Chalmette National Cemetery, which had been established roughly a year earlier by the U.S. government to bury Union sailors and soldiers who had died from disease or battle wounds while stationed in Louisiana, was created from land that had initially been used during the war as "a refugee camp for freed slaves and later a burial ground for former slaves, black hospital patients, and both Union and Confederate troops," according to historians at the National Park Service. Within two years of the City of New Orleans' donation of this land to the federal government, however, civilian burials began outpacing the interments of federal soldiers. In response, federal officials obtained a four-acre parcel of land next to the national cemetery, ordered the exhumation of roughly two to four thousand civilians at Chalmette, and then orchestrated the reinterment of those civilian remains at the new site in 1867. That new site, which was located near the historic African American community of Fazendeville, Louisiana, was designated as the Freedmen's Cemetery.
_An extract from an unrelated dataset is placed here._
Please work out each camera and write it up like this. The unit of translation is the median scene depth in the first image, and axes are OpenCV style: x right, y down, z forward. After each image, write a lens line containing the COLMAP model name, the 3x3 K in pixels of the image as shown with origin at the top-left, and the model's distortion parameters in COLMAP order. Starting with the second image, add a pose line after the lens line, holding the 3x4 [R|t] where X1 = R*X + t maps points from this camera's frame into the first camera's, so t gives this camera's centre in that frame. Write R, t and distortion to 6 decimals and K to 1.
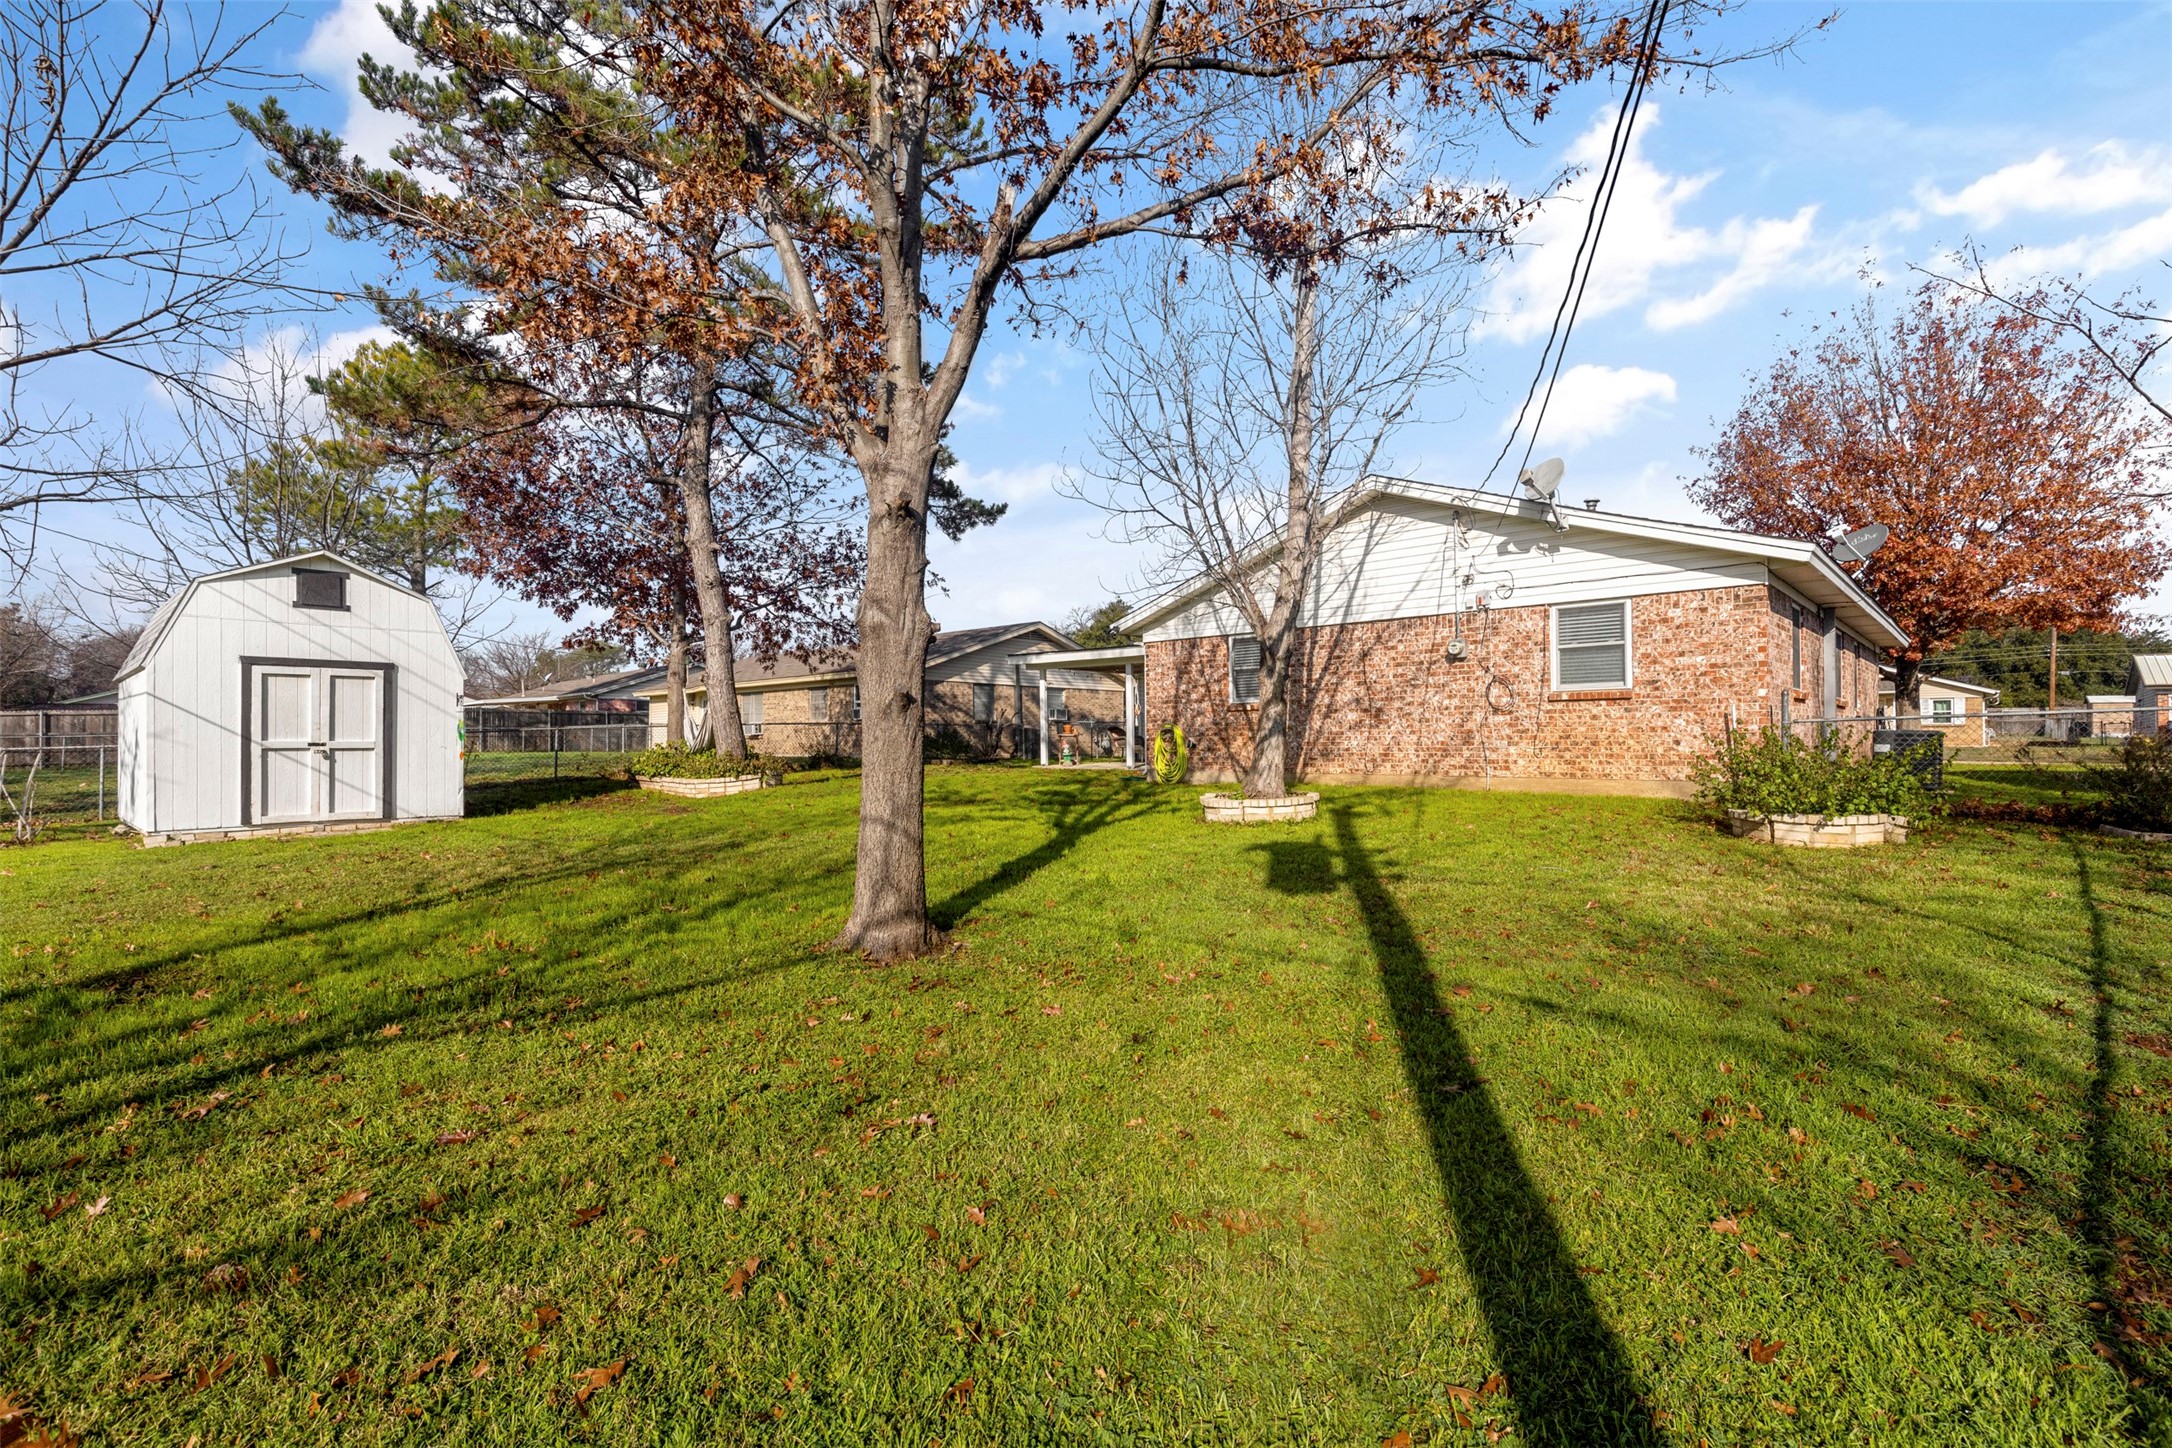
lens RADIAL K [[984.1, 0, 1080.2], [0, 984.1, 739.4], [0, 0, 1]] dist [0.002670, 0.000293]
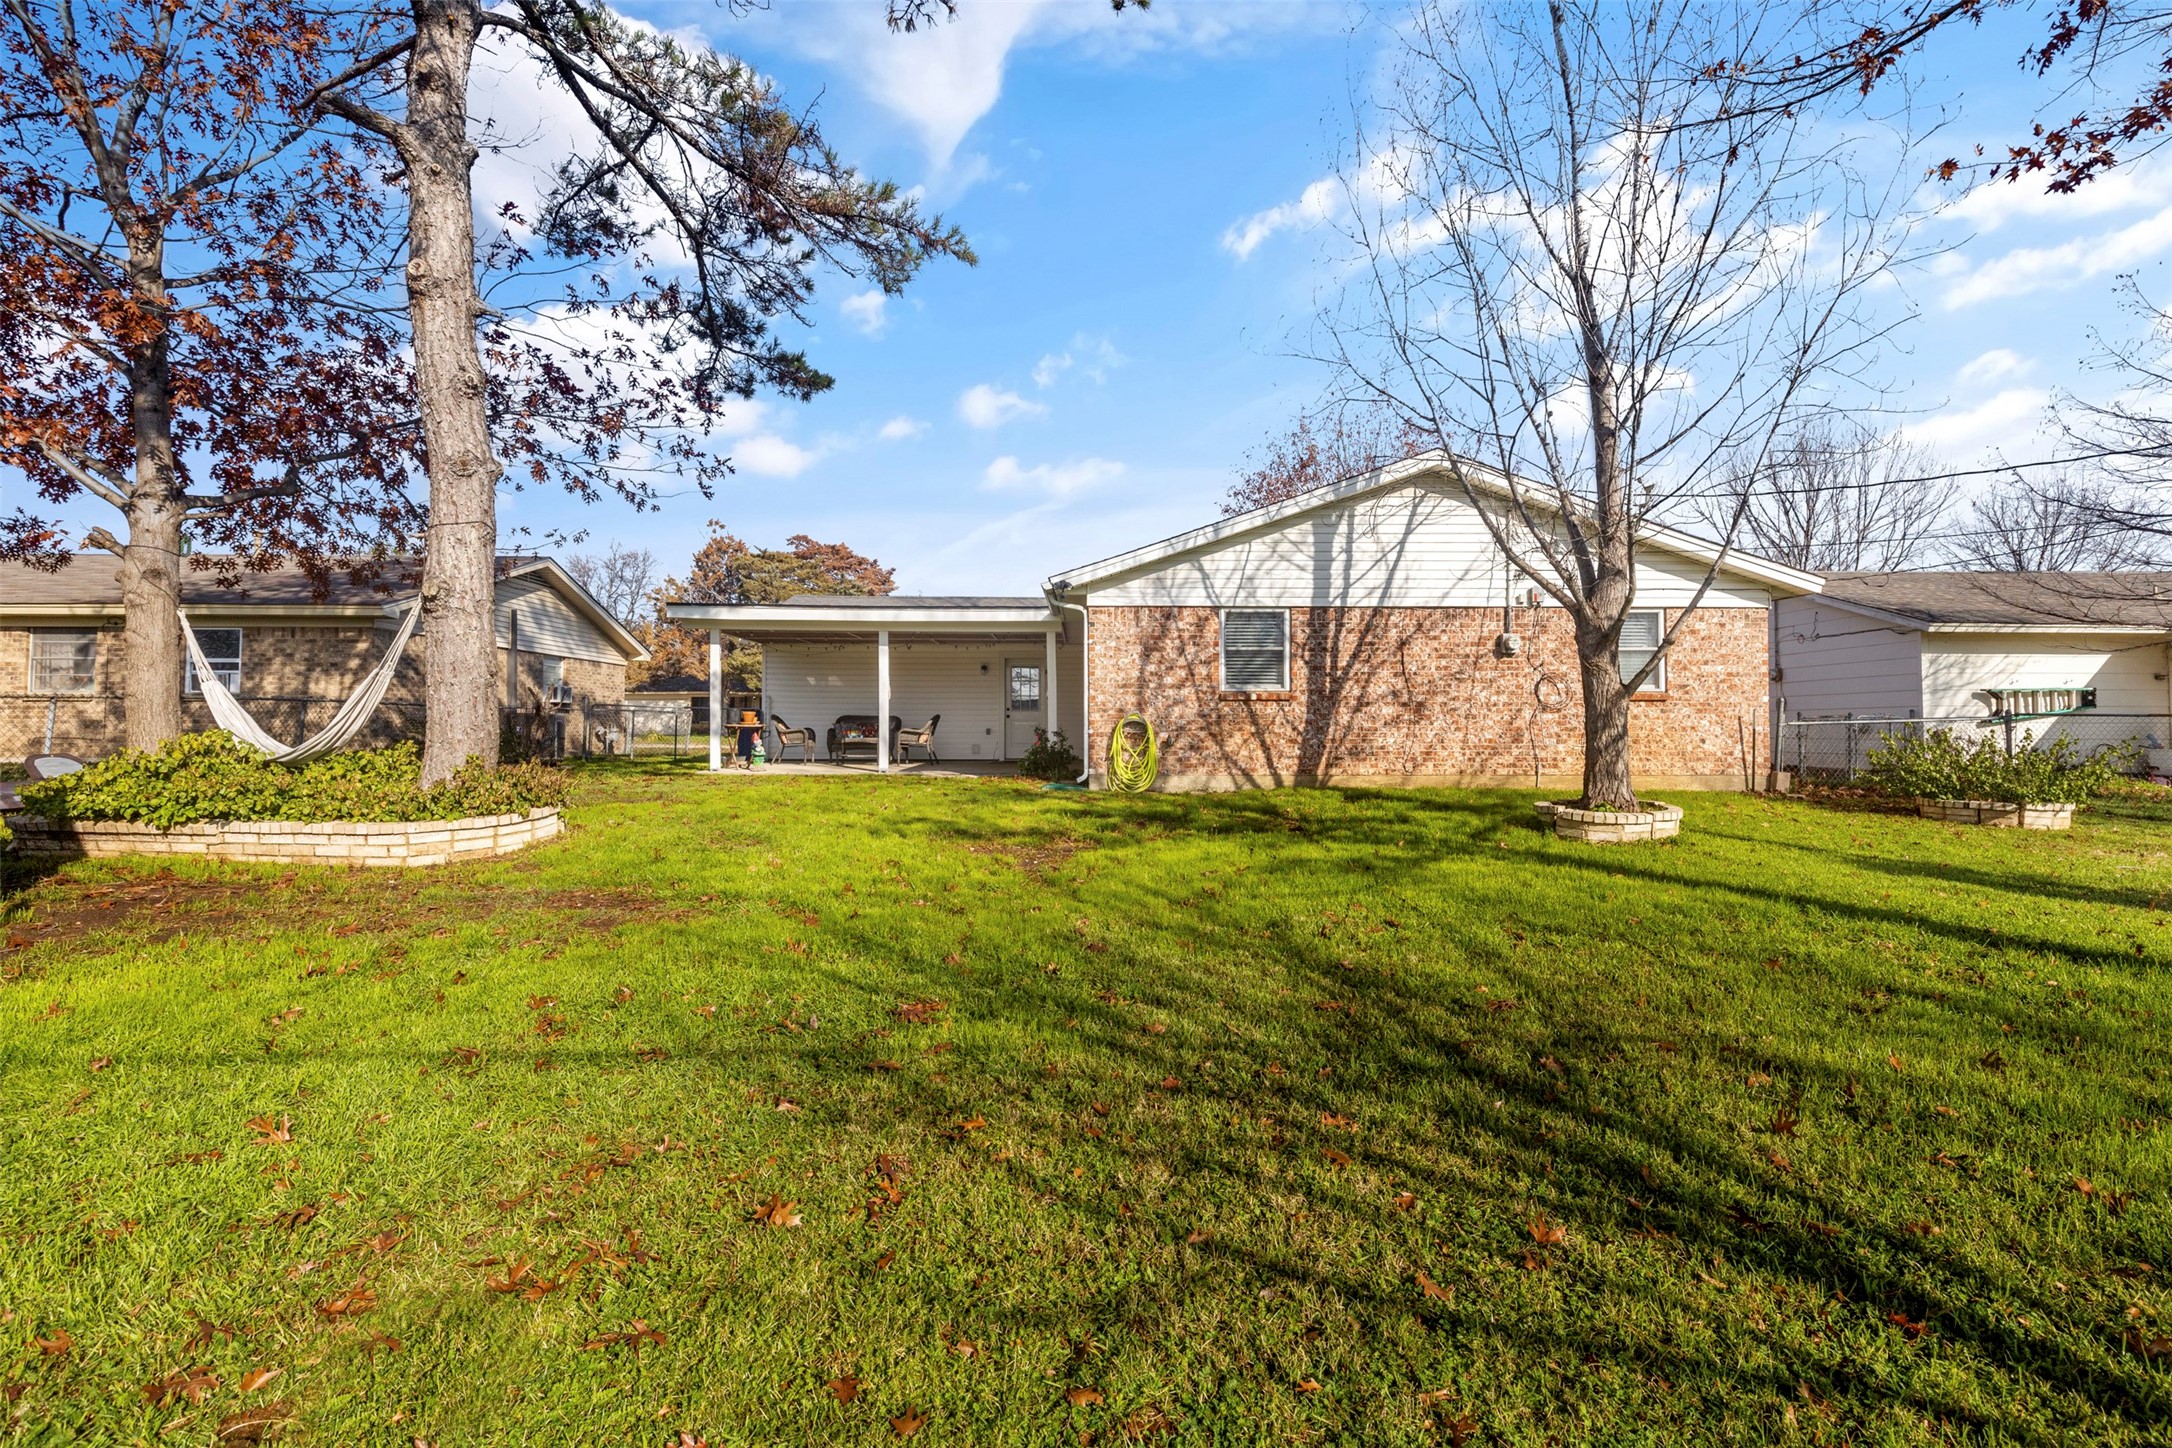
lens RADIAL K [[984.1, 0, 1086.2], [0, 984.1, 711.3], [0, 0, 1]] dist [0.002670, 0.000293]
pose [[0.714934, 0.018728, 0.698941, -0.536897], [-0.005859, 0.999767, -0.020795, -0.002592], [-0.699167, 0.010772, 0.714877, 0.540138]]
New burials at the Freedmen's Cemetery came mainly from referrals by the Freedmen's Hospitals in Louisiana with approximately 716 interments made between 1867 and 1869. Well maintained at first, the cemetery's new graves were marked with wooden headboards; most of the names and causes of death for the deceased were also recorded in ledgers maintained by cemetery officials. Those original records are now maintained by the U.S. National Archives and Records Administration with digital copies available via various family history research websites.

Over time, Freedmen's Hospital branches were shuttered, including the Freedmen's Hospital in New Orleans, which closed its doors on January 1, 1869. As a result, new burials ceased at this Freedmen's Cemetery, effective May 1869.
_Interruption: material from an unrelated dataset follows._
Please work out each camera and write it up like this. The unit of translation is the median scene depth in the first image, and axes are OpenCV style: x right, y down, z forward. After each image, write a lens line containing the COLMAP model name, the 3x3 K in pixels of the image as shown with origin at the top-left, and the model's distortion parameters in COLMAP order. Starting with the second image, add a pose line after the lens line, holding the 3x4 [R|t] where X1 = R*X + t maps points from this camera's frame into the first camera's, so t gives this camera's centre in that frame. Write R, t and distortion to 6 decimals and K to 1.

By 1872, the entire Freedmen's Bureau was disabled. In 1873, a memo from the U.S. Army quartermaster general documented that the Freedmen's Cemetery initiative at Chalmette had been abandoned.
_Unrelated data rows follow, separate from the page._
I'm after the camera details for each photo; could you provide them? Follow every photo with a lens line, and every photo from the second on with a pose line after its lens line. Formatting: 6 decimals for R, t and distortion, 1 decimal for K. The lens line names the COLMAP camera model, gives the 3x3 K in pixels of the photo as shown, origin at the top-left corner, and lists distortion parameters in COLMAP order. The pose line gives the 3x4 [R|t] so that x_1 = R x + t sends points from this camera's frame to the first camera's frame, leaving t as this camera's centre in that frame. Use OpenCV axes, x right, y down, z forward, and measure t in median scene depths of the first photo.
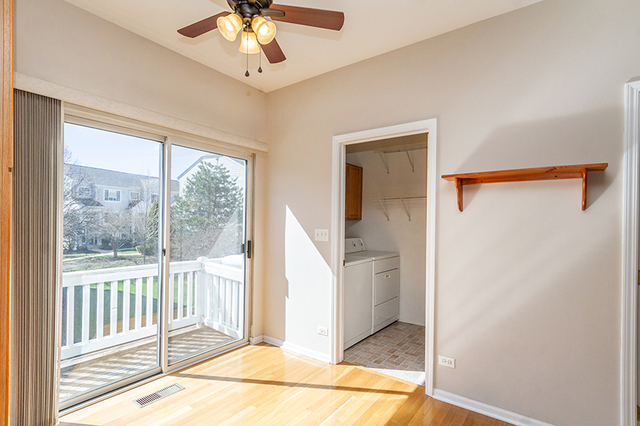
lens RADIAL K [[318.0, 0, 322.6], [0, 318.0, 221.5], [0, 0, 1]] dist [0.000127, -0.000051]
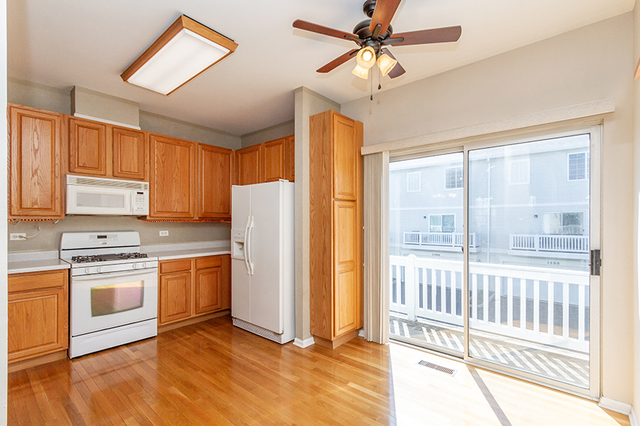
lens RADIAL K [[295.6, 0, 317.1], [0, 295.6, 222.5], [0, 0, 1]] dist [0.000549, -0.000023]
pose [[-0.083227, -0.010568, -0.996475, 0.513249], [0.002222, 0.999939, -0.010790, 0.007388], [0.996528, -0.003113, -0.083198, 0.517824]]
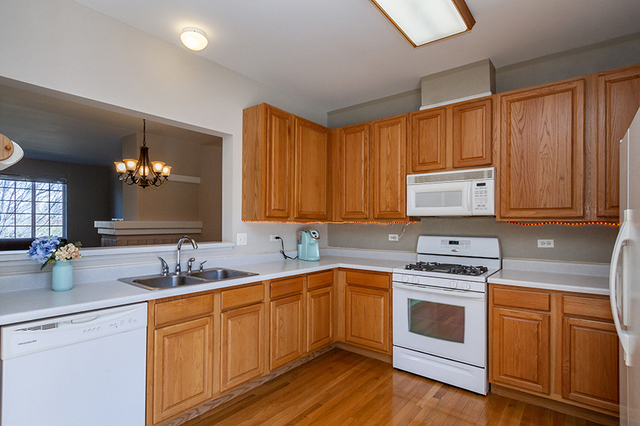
lens RADIAL K [[337.5, 0, 318.7], [0, 337.5, 224.6], [0, 0, 1]] dist [0.000600, 0.000464]
pose [[-0.998992, -0.023623, 0.038175, -0.141899], [-0.023959, 0.999678, -0.008376, 0.009440], [-0.037965, -0.009282, -0.999236, 0.685117]]
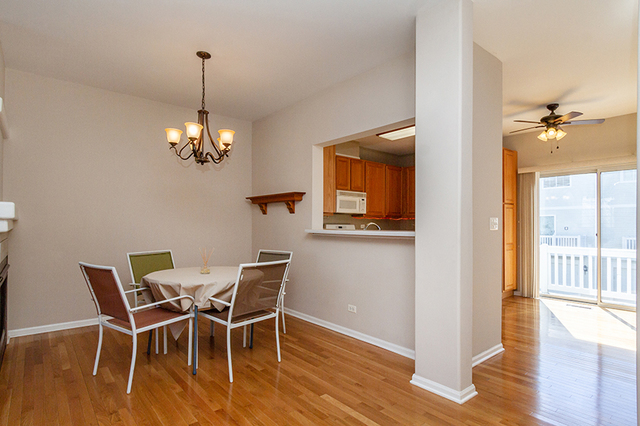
lens RADIAL K [[337.5, 0, 318.7], [0, 337.5, 224.6], [0, 0, 1]] dist [0.000600, 0.000464]
pose [[-0.239197, -0.019698, -0.970771, 1.465545], [-0.005108, 0.999806, -0.019028, 0.069704], [0.970958, 0.000407, -0.239251, -0.016550]]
Deciding that the U.S. government had no desire to acquire or maintain the property adjacent to the national cemetery, federal officials ordered construction of a brick wall in 1874 to separate the cemeteries, and transferred ownership of the Freedmen's Cemetery land back to the City of New Orleans, which then sold the land in 1875 to Louisiana's Agricultural & Mechanical College. The chairman of the board of the college made attempts to have the national cemetery take over the cemetery as he saw evidence of U.S. Colored troops buried there and could still see some markers, but no movement was made by the federal government.

Over the years, the nearby Mississippi River flooded and frequently spilled over the knee-high levee, gradually depositing more and more dirt on top of the existing soil of the cemetery grounds, further obscuring evidence of the burials that had been made there. Today, the cemetery is situated within the Chalmette Battlefield, which is part of the Jean Lafitte National Historical Park and Preserve. There have been ground penetrating radar studies done to try to find evidence of individual graves, but the results were deemed inconclusive due to the burial depths of the bodies.

== Interments ==
More than eighty men, women, and children who died at the Freedmen's Bureau Hospital in New Orleans between May and July 1867 were interred at the Freedmen's Cemetery. Their names, causes and dates of death, and burial plot numbers were documented in Freedmen's Bureau records, which are available at the National Archives. Causes of death included: age-related debility, anasarca, apoplexy, brain inflammation, cholera, dropsy, dysentery, edema, epilepsy, gangrene, hepatitis, lung inflammation, paralysis, phthisis, pleurisy, pneumonia, rheumatic fever, rheumatism, scrofula, smallpox, and tetanus.

Additionally, Freedmen's Cemetery interments were reported in death notices and other news coverage of New Orleans area newspapers, including that of Eliza Blondeau. Also known as Mary Johnson, Blondeau was a November 1867 homicide victim of Jefferson Lewis, whose 1868 trial was covered by the New Orleans Republican.